- [QUOTED TEXT]
Saint Sophia Cathedral, Kyiv, courtesy of Wikipedia, by Tim Adams, Creative Commons Attribution 3.0 Unported license.
Politico Magazine, last October, reported:
The war has made the Orthodox church a force for national unity. Where will it go from here?
KYIV, Ukraine — One Friday afternoon in late July, on the bank of Kyiv’s Lake Jordan, more than 400 Ukrainians gathered to celebrate their national christening. Cupcakes, pies, and cookies with blue-and-gold frosting, knitted and stitched handicrafts and pictures of national poet Taras Shevchenko filled kiosks that also sold boozy fruit juice and humongous slabs of brisket. Uniformed soldiers from the 244th battalion of the Ukrainian army chatted with wives, girlfriends, civilians and vendors intending to donate their earnings to that unit. High school kids horsed around with what looked to be an empty rocket case near moms presiding over screeching toddlers in a sandbox.

- [DATA LISTING]
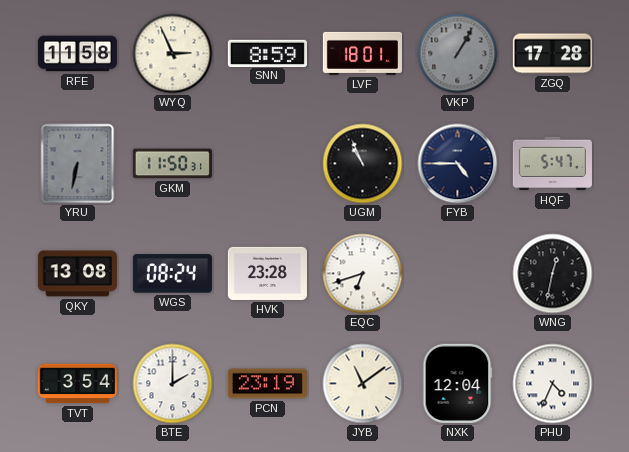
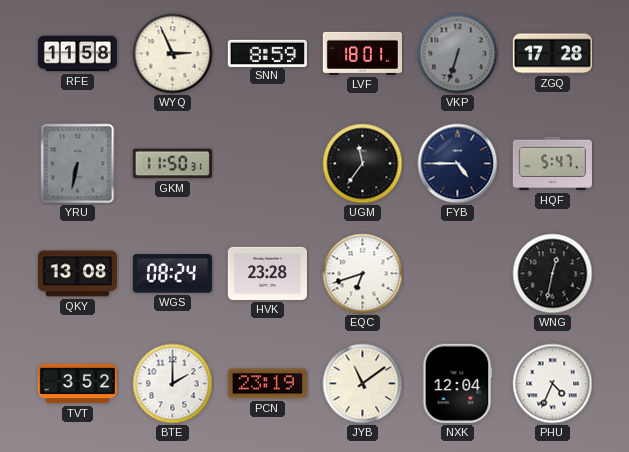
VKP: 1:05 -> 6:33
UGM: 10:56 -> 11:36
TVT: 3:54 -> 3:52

...

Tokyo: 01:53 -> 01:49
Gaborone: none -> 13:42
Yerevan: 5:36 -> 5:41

- [EXERCISE TASK 1] In the Kyiv article, how many Ukrainians gathered on the bank of Lake Jordan?
- [EXERCISE TASK 2] Echo the part of the Kyiv article starting at "KYIV, Ukraine —" and ending at "in a sandbox.".
The rows have no connection to the Kyiv article.

- [WRITTEN RESPONSE 1] More than 400.

- [WRITTEN RESPONSE 2]
KYIV, Ukraine — One Friday afternoon in late July, on the bank of Kyiv’s Lake Jordan, more than 400 Ukrainians gathered to celebrate their national christening. Cupcakes, pies, and cookies with blue-and-gold frosting, knitted and stitched handicrafts and pictures of national poet Taras Shevchenko filled kiosks that also sold boozy fruit juice and humongous slabs of brisket. Uniformed soldiers from the 244th battalion of the Ukrainian army chatted with wives, girlfriends, civilians and vendors intending to donate their earnings to that unit. High school kids horsed around with what looked to be an empty rocket case near moms presiding over screeching toddlers in a sandbox.